▶ Data provided
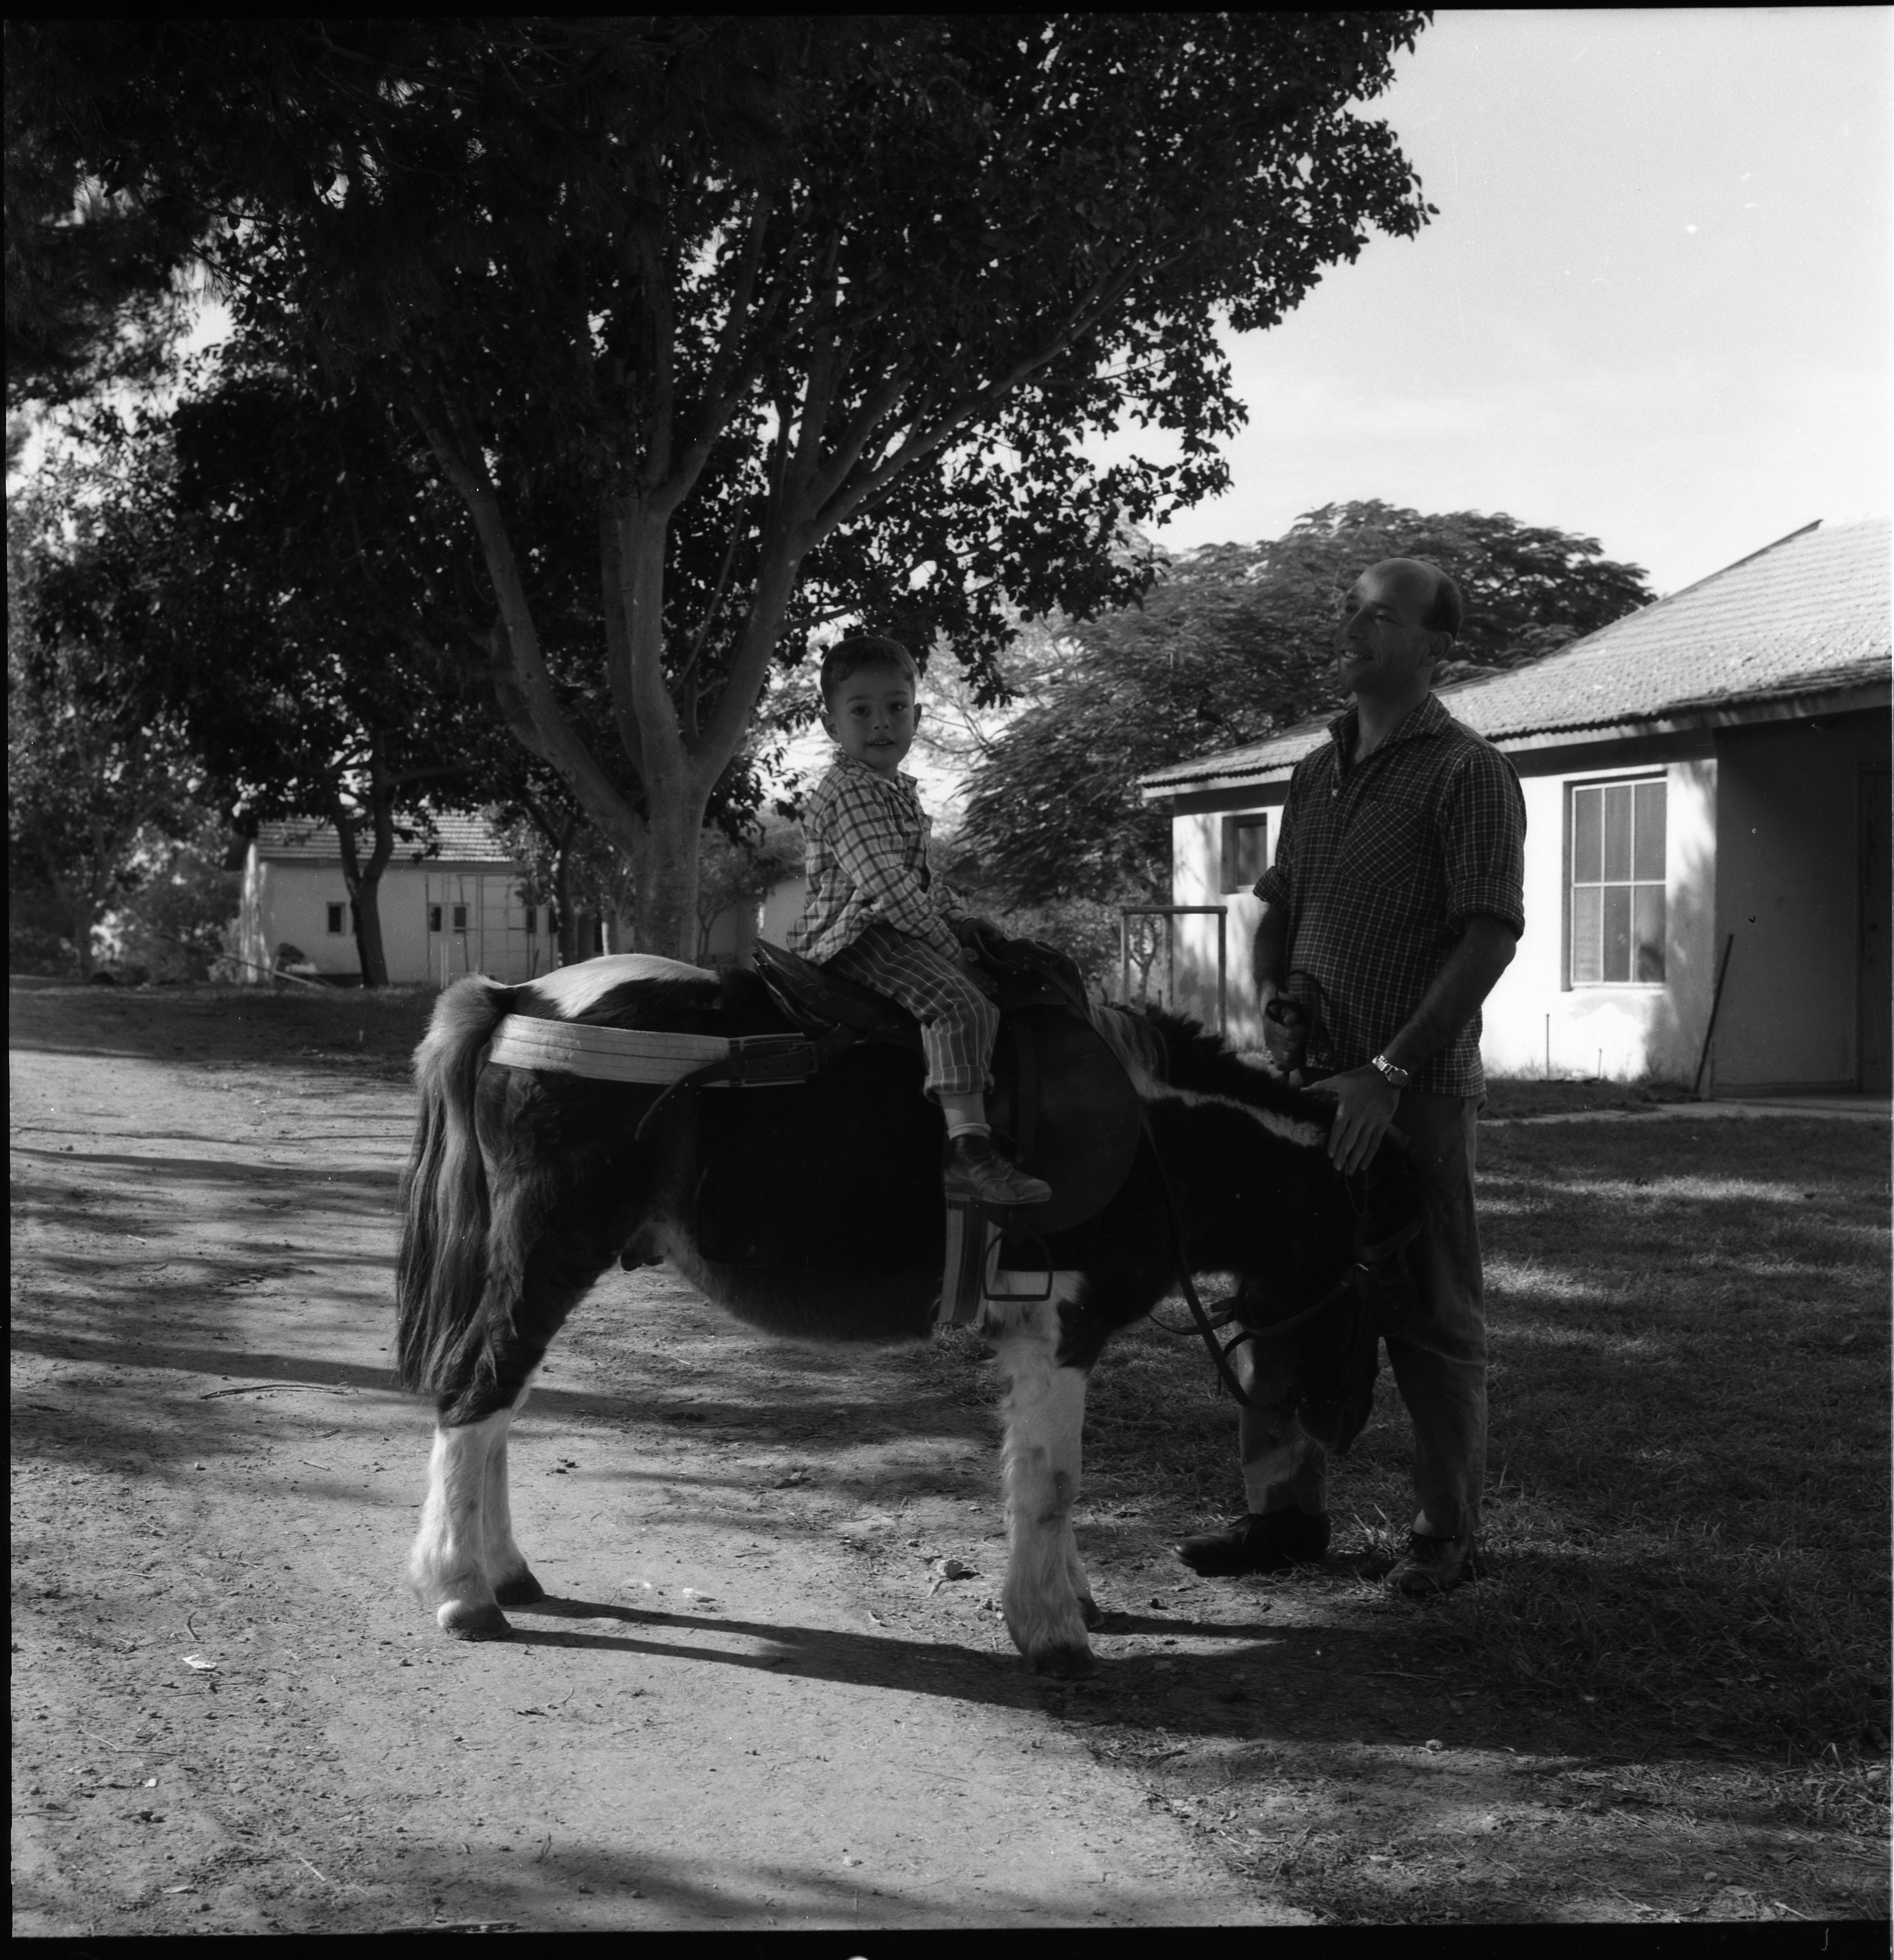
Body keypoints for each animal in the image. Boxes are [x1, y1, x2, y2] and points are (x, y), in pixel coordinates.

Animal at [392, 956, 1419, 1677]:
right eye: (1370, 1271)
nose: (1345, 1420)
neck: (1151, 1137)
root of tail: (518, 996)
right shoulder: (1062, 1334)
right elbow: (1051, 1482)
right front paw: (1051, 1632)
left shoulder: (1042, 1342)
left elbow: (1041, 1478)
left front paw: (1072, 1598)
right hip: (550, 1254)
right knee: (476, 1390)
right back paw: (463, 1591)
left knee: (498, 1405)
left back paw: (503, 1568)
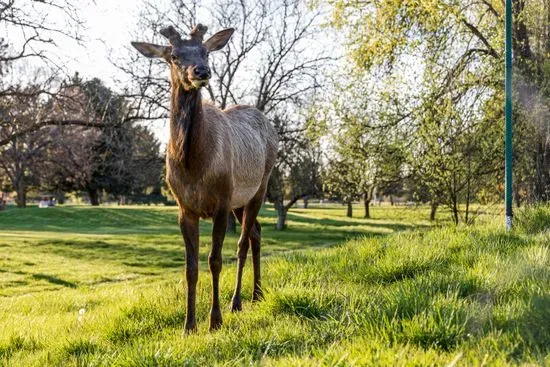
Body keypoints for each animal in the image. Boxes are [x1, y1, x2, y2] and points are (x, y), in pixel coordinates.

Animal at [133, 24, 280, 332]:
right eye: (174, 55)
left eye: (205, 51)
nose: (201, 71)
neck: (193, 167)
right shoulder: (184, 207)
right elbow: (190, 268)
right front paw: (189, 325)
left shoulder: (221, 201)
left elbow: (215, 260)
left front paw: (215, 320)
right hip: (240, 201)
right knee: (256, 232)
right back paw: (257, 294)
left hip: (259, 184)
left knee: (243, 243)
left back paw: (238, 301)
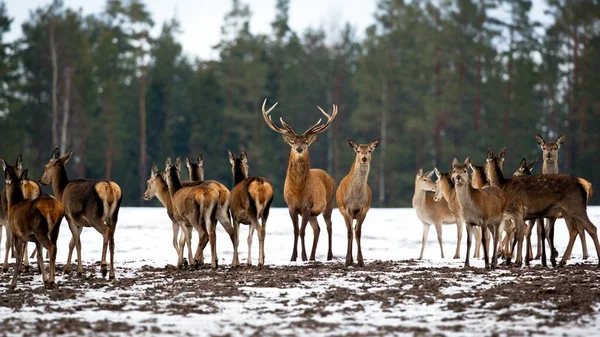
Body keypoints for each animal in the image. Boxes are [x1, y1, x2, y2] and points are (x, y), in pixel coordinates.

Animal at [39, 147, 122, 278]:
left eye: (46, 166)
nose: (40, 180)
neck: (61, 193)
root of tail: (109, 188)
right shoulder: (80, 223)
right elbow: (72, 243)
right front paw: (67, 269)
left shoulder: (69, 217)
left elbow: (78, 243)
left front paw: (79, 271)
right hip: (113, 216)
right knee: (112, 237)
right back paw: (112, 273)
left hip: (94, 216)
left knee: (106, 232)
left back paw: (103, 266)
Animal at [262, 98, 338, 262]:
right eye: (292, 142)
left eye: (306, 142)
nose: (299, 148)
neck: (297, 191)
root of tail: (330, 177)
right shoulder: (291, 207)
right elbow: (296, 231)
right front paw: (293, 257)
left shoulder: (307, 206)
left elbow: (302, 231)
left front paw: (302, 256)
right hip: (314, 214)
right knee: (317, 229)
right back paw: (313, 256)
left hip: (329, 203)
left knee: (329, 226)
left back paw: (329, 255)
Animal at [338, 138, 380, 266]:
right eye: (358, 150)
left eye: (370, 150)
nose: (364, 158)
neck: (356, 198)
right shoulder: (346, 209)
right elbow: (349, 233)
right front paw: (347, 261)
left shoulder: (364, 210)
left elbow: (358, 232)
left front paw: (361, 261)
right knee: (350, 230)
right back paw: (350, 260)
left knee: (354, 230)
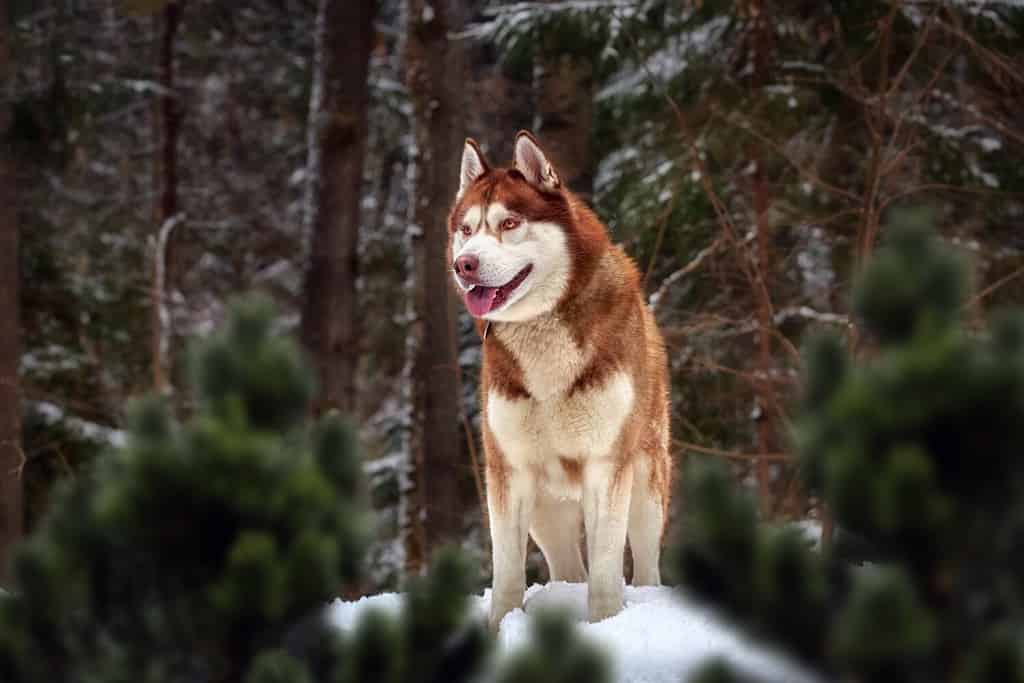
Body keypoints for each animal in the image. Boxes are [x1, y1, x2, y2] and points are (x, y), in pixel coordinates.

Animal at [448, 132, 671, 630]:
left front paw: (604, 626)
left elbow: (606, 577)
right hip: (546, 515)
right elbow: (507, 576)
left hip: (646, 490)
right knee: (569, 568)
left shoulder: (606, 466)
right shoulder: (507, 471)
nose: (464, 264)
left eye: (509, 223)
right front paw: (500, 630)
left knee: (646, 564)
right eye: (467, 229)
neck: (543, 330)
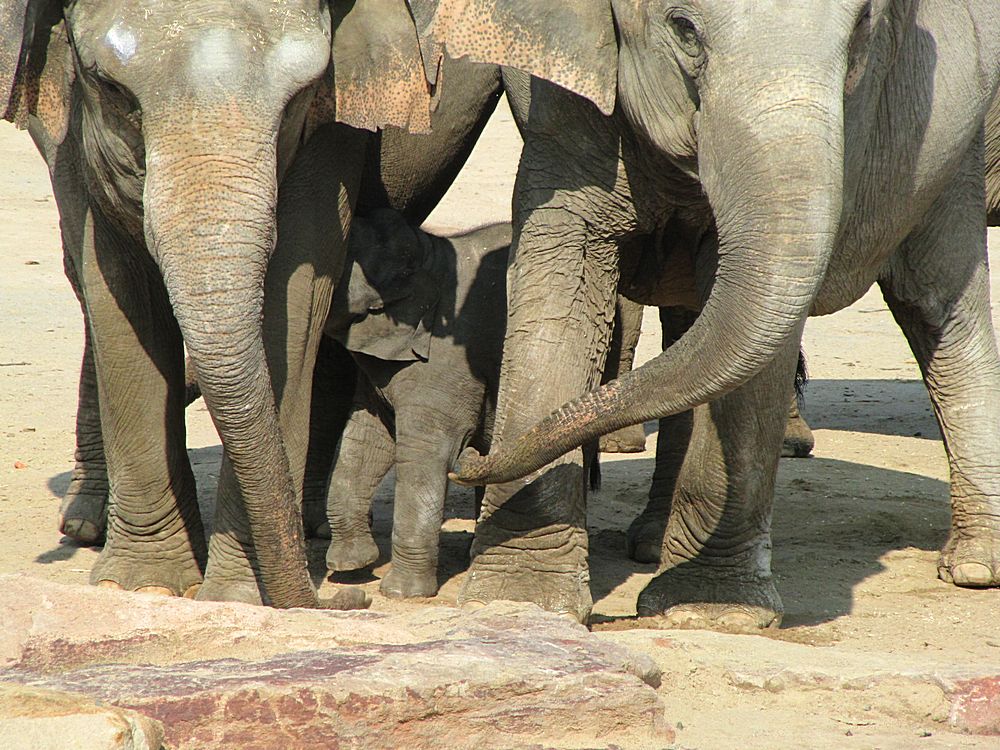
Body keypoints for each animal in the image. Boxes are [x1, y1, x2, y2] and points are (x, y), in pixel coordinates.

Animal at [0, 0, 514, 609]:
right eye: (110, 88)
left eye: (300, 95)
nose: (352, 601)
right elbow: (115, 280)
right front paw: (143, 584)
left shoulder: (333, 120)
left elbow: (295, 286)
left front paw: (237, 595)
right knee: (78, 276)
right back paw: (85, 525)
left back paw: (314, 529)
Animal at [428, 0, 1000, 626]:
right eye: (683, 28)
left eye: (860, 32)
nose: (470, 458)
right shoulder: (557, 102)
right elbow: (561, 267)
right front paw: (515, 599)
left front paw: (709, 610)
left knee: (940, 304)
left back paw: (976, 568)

▶ Your goal
The records above are to be copied exactly, with no pictures carried over.

▶ Final answer
Body keypoints for each animal in the image. Boxes are [x1, y1, x2, y2] and points are (x, y), in pixel coordinates.

Animal at [392, 956, 1419, 1677]:
right eye: (1370, 1271)
nose: (1345, 1420)
neck: (1151, 1137)
root of tail: (518, 996)
right shoulder: (1062, 1334)
right elbow: (1051, 1482)
right front paw: (1051, 1632)
left shoulder: (1042, 1342)
left elbow: (1041, 1478)
left front paw: (1072, 1598)
right hip: (550, 1254)
right knee: (476, 1390)
right back paw: (463, 1591)
left knee: (498, 1405)
left back paw: (503, 1568)
Body keypoints for each animal in the image. Boxes are [x1, y1, x2, y2] and points are (x, y), in pixel coordinates.

Animal at [133, 24, 280, 332]:
right eye: (174, 55)
left eye: (205, 51)
nose: (201, 71)
neck: (193, 167)
right shoulder: (184, 207)
right elbow: (190, 268)
right front paw: (189, 325)
left shoulder: (221, 201)
left elbow: (215, 260)
left front paw: (215, 320)
right hip: (240, 201)
right knee: (256, 232)
right back paw: (257, 294)
left hip: (259, 184)
left knee: (243, 243)
left back paw: (238, 301)
Body keypoints for each animal in the image. Boxes are [x1, y1, x2, y2] and points are (x, y), in pixel coordinates.

Animal at [39, 147, 122, 278]:
left eye: (46, 166)
nose: (40, 180)
neck: (61, 193)
root of tail: (109, 188)
right shoulder: (80, 223)
right elbow: (72, 243)
right front paw: (67, 269)
left shoulder: (69, 217)
left elbow: (78, 243)
left front paw: (79, 271)
right hip: (113, 216)
right knee: (112, 237)
right back paw: (112, 273)
left hip: (94, 216)
left knee: (106, 232)
left back paw: (103, 266)
Animal at [262, 98, 338, 262]:
right eye: (292, 142)
left eye: (306, 142)
nose: (299, 148)
neck: (297, 191)
root of tail: (330, 177)
right shoulder: (291, 207)
right elbow: (296, 231)
right front paw: (293, 257)
left shoulder: (307, 206)
left elbow: (302, 231)
left front paw: (302, 256)
right hip: (314, 214)
right knee: (317, 229)
right back paw: (313, 256)
left hip: (329, 203)
left knee: (329, 226)
left back paw: (329, 255)
Animal at [338, 138, 380, 266]:
right eye: (358, 150)
left eye: (370, 150)
nose: (364, 158)
neck: (356, 198)
right shoulder: (346, 209)
right elbow: (349, 233)
right front paw: (347, 261)
left shoulder: (364, 210)
left elbow: (358, 232)
left front paw: (361, 261)
right knee: (350, 230)
right back paw: (350, 260)
left knee: (354, 230)
Body keypoints for each animal in the image. Boxes are [x1, y1, x2, y2] and points are (x, y), in pixel coordinates.

Animal at [448, 132, 671, 630]:
left front paw: (604, 626)
left elbow: (606, 577)
right hip: (546, 515)
right elbow: (507, 576)
left hip: (646, 490)
right knee: (569, 568)
left shoulder: (606, 466)
right shoulder: (507, 471)
nose: (464, 264)
left eye: (509, 223)
right front paw: (500, 630)
left knee: (646, 564)
right eye: (467, 229)
neck: (543, 330)
Body keypoints for each animal in the image. Boxes are [x1, y1, x2, y2] and points are (x, y), in pixel coordinates.

Animal at [0, 0, 514, 609]:
right eye: (110, 88)
left eye: (300, 95)
nose: (352, 601)
right elbow: (115, 280)
right front paw: (143, 584)
left shoulder: (333, 120)
left elbow: (295, 286)
left front paw: (237, 595)
right knee: (78, 276)
right back paw: (85, 525)
left back paw: (314, 529)
Animal at [428, 0, 1000, 626]:
right eye: (683, 28)
left eye: (860, 32)
nose: (470, 458)
right shoulder: (557, 102)
right elbow: (561, 267)
right front paw: (515, 599)
left front paw: (709, 610)
left knee: (940, 304)
left back paw: (976, 568)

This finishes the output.